╭─ DATA EXTRACTS
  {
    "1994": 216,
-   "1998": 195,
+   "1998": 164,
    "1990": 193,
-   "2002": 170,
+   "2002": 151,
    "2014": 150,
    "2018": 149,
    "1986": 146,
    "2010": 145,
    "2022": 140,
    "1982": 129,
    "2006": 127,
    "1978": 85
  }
╰─
╭─ DATA EXTRACTS
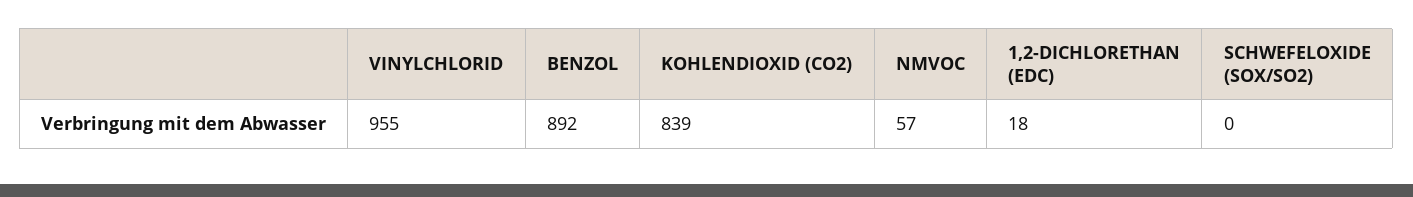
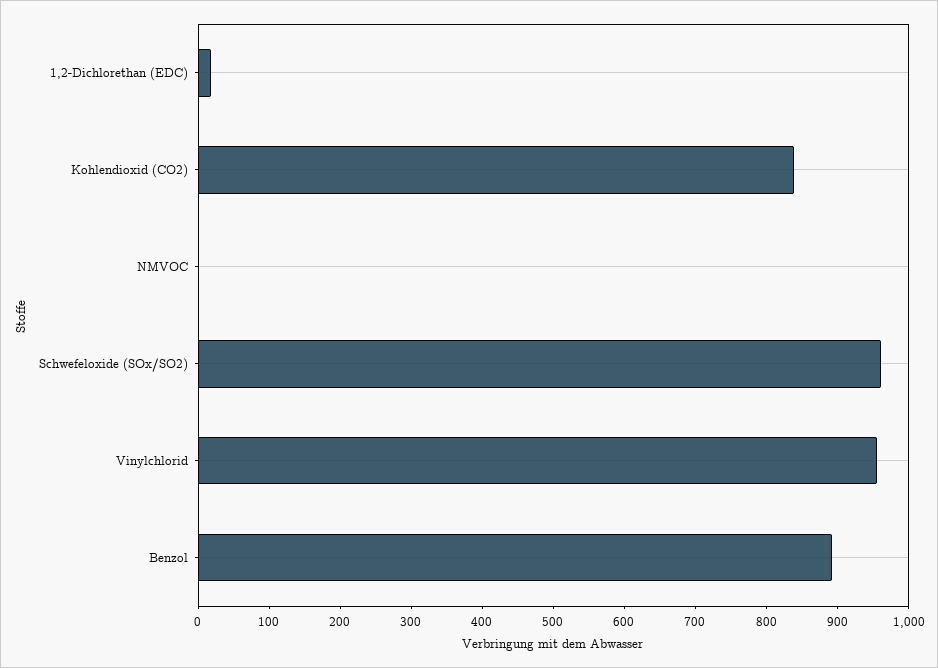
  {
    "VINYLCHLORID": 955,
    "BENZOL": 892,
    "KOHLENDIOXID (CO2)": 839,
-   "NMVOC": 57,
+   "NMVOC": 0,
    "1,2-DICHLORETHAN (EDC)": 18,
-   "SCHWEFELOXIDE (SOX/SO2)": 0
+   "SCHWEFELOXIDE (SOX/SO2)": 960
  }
╰─
_TO-DO ITEM_
Search the entries for the word "SCHWEFELOXIDE" and report how many lines contain it, as a bare number.

_RESULT OF THE TASK_
2